----- Exercise inputs

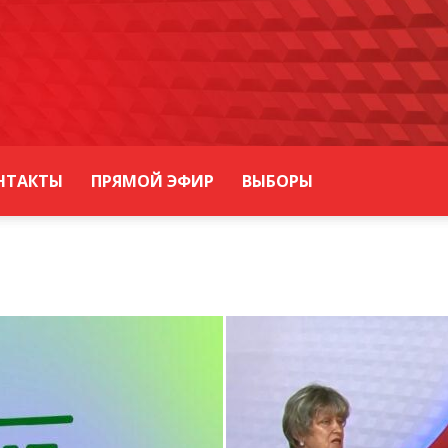
НТАКТЫ
ПРЯМОЙ ЭФИР
ВЫБОРЫ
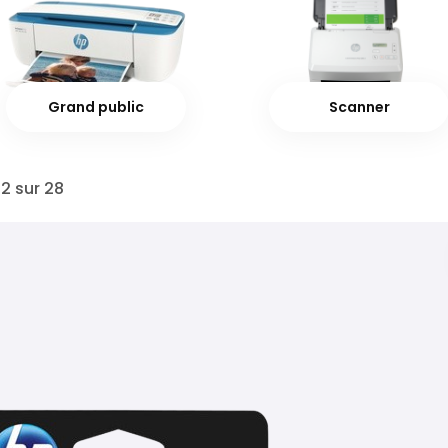
Grand public
Scanner
12
sur
28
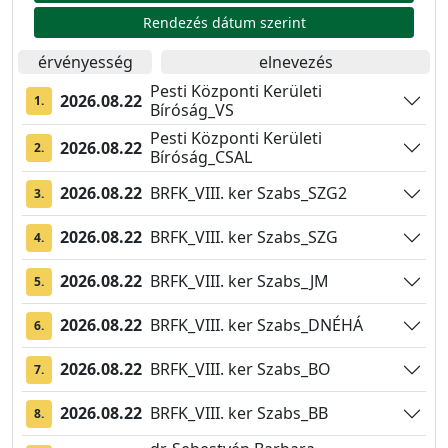
Rendezés dátum szerint
érvényesség
elnevezés
Pesti Központi Kerületi
2026.08.22
1.
Bíróság_VS
Pesti Központi Kerületi
2026.08.22
2.
Bíróság_CSAL
2026.08.22
BRFK_VIII. ker Szabs_SZG2
3.
2026.08.22
BRFK_VIII. ker Szabs_SZG
4.
2026.08.22
BRFK_VIII. ker Szabs_JM
5.
2026.08.22
BRFK_VIII. ker Szabs_DNÉHÁ
6.
2026.08.22
BRFK_VIII. ker Szabs_BO
7.
2026.08.22
BRFK_VIII. ker Szabs_BB
8.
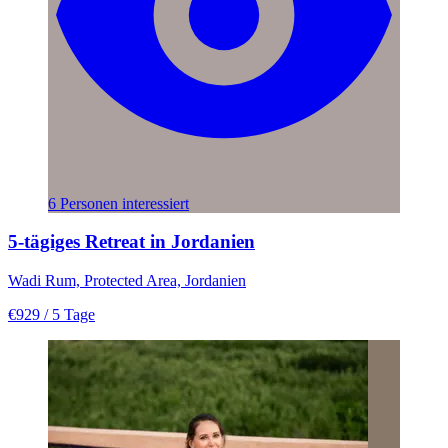
6 Personen interessiert
5-tägiges Retreat in Jordanien
Wadi Rum, Protected Area, Jordanien
€929
/ 5 Tage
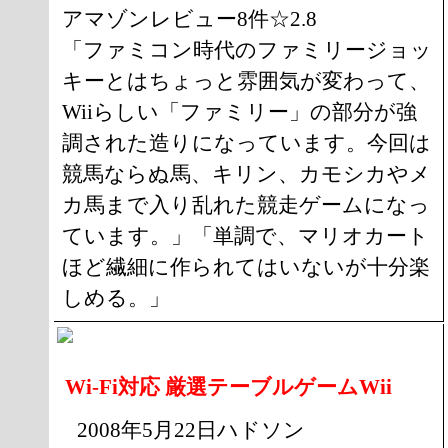
アマゾンレビュー8件☆2.8
「ファミコン時代のファミリージョッ
キーとはちょっと雰囲気が変わって、
Wiiらしい「ファミリー」の部分が強
調された造りになっています。今回は
競馬ならぬ馬、キリン、カモシカやメ
カ馬まで入り乱れた競走ゲームになっ
ています。」「単調で、マリオカート
ほど繊細に作られてはいないが十分楽
しめる。」
Wi-Fi対応 厳選テーブルゲームWii
2008年5月22日ハドソン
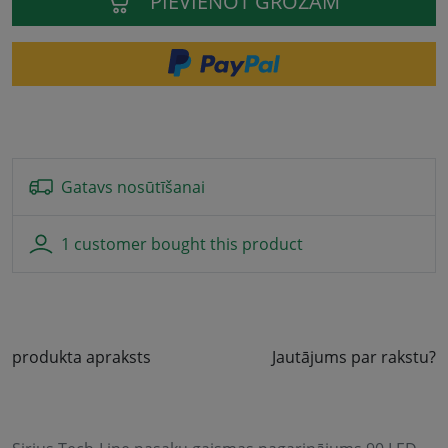
PIEVIENOT GROZAM
Gatavs nosūtīšanai
1 customer bought this product
produkta apraksts
Jautājums par rakstu?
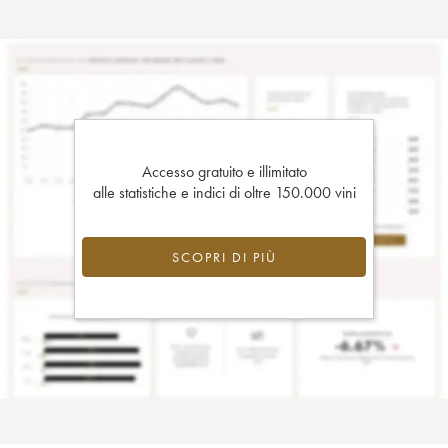
Accesso gratuito e illimitato
alle statistiche e indici di oltre 150.000 vini
SCOPRI DI PIÙ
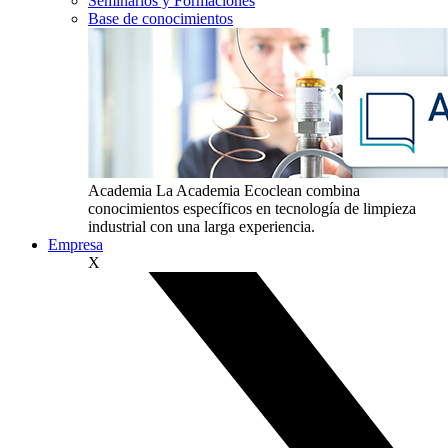
Seminarios y Formaciones
Base de conocimientos
Academia
La Academia Ecoclean combina
conocimientos específicos en tecnología de limpieza
industrial con una larga experiencia.
Empresa
X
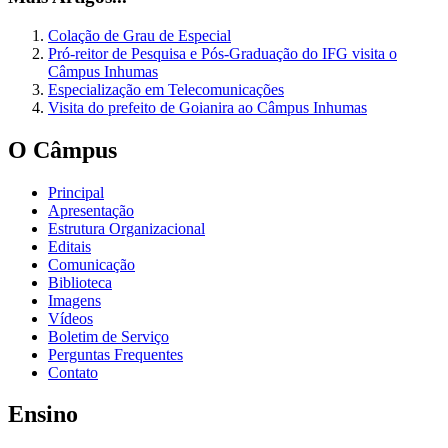
Colação de Grau de Especial
Pró-reitor de Pesquisa e Pós-Graduação do IFG visita o
Câmpus Inhumas
Especialização em Telecomunicações
Visita do prefeito de Goianira ao Câmpus Inhumas
O Câmpus
Principal
Apresentação
Estrutura Organizacional
Editais
Comunicação
Biblioteca
Imagens
Vídeos
Boletim de Serviço
Perguntas Frequentes
Contato
Ensino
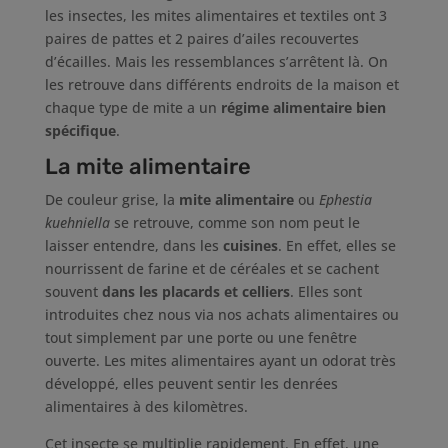
les insectes, les mites alimentaires et textiles ont 3
paires de pattes et 2 paires d’ailes recouvertes
d’écailles. Mais les ressemblances s’arrêtent là. On
les retrouve dans différents endroits de la maison et
chaque type de mite a un
régime alimentaire bien
spécifique
.
La mite alimentaire
De couleur grise, la
mite alimentaire
ou
Ephestia
kuehniella
se retrouve, comme son nom peut le
laisser entendre, dans les
cuisines
. En effet, elles se
nourrissent de farine et de céréales et se cachent
souvent
dans les placards et celliers
. Elles sont
introduites chez nous via nos achats alimentaires ou
tout simplement par une porte ou une fenêtre
ouverte. Les mites alimentaires ayant un odorat très
développé, elles peuvent sentir les denrées
alimentaires à des kilomètres.
Cet insecte se multiplie rapidement. En effet, une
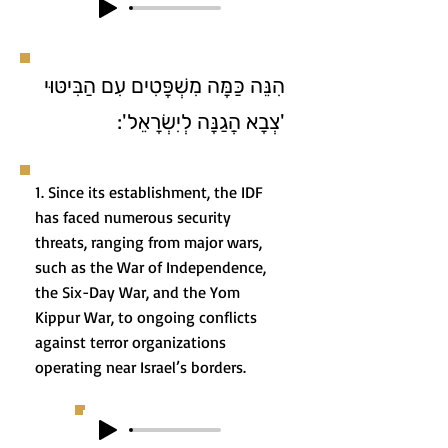
הִנֵּה כַּמָּה מִשְׁפָּטִים עִם הַבִּיטּוּי
'צְבָא הֲגַנָּה לְיִשְׂרָאֵל':
1. Since its establishment, the IDF
has faced numerous security
threats, ranging from major wars,
such as the War of Independence,
the Six-Day War, and the Yom
Kippur War, to ongoing conflicts
against terror organizations
operating near Israel’s borders.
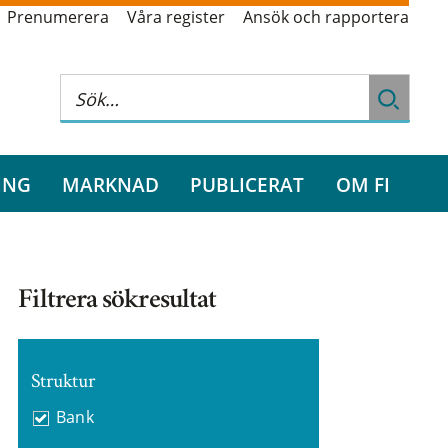
Prenumerera
Våra register
Ansök och rapportera
ING
MARKNAD
PUBLICERAT
OM FI
Filtrera sökresultat
Struktur
Bank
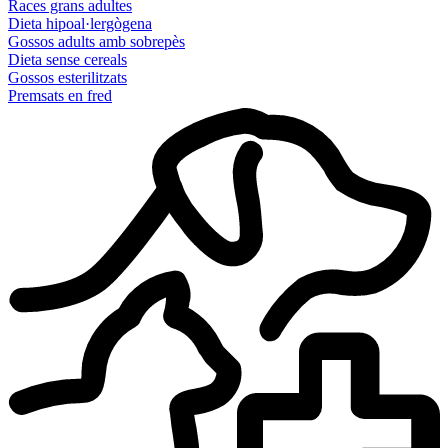
Races grans adultes
Dieta hipoal·lergògena
Gossos adults amb sobrepès
Dieta sense cereals
Gossos esterilitzats
Premsats en fred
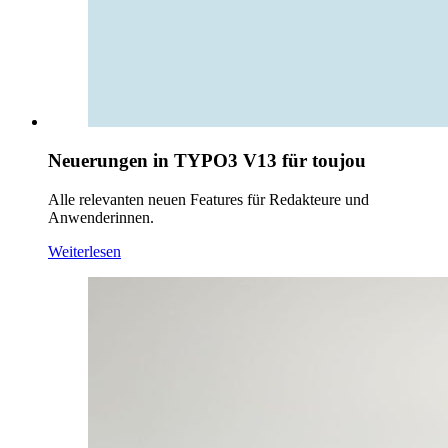
Neuerungen in TYPO3 V13 für toujou
Alle relevanten neuen Features für Redakteure und
Anwenderinnen.
Weiterlesen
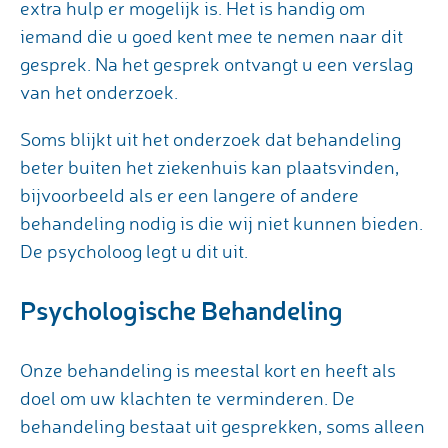
extra hulp er mogelijk is. Het is handig om
iemand die u goed kent mee te nemen naar dit
gesprek. Na het gesprek ontvangt u een verslag
van het onderzoek.
Soms blijkt uit het onderzoek dat behandeling
beter buiten het ziekenhuis kan plaatsvinden,
bijvoorbeeld als er een langere of andere
behandeling nodig is die wij niet kunnen bieden.
De psycholoog legt u dit uit.
Psychologische Behandeling
Onze behandeling is meestal kort en heeft als
doel om uw klachten te verminderen. De
behandeling bestaat uit gesprekken, soms alleen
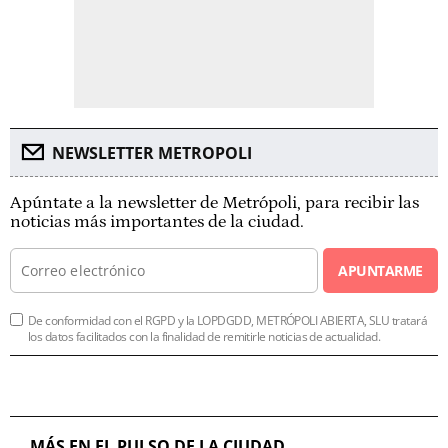
NEWSLETTER METROPOLI
Apúntate a la newsletter de Metrópoli, para recibir las
noticias más importantes de la ciudad.
APUNTARME
De conformidad con el RGPD y la LOPDGDD, METRÓPOLI ABIERTA, SLU tratará
los datos facilitados con la finalidad de remitirle noticias de actualidad.
MÁS EN EL PULSO DE LA CIUDAD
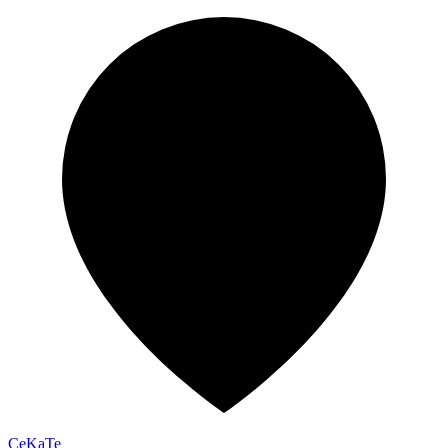
CeKaTe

----------

Convert the stretch of rows from the line containing "Races grans adultes" through the line containing "Weiterlesen", both lines included, into a numbered list. Omit blank lines and leave the pictures out.

Exercise result =>
1. Races grans adultes
2. Dieta hipoal·lergògena
3. Gossos adults amb sobrepès
4. Dieta sense cereals
5. Gossos esterilitzats
6. Premsats en fred
7. Neuerungen in TYPO3 V13 für toujou
8. Alle relevanten neuen Features für Redakteure und
9. Anwenderinnen.
10. Weiterlesen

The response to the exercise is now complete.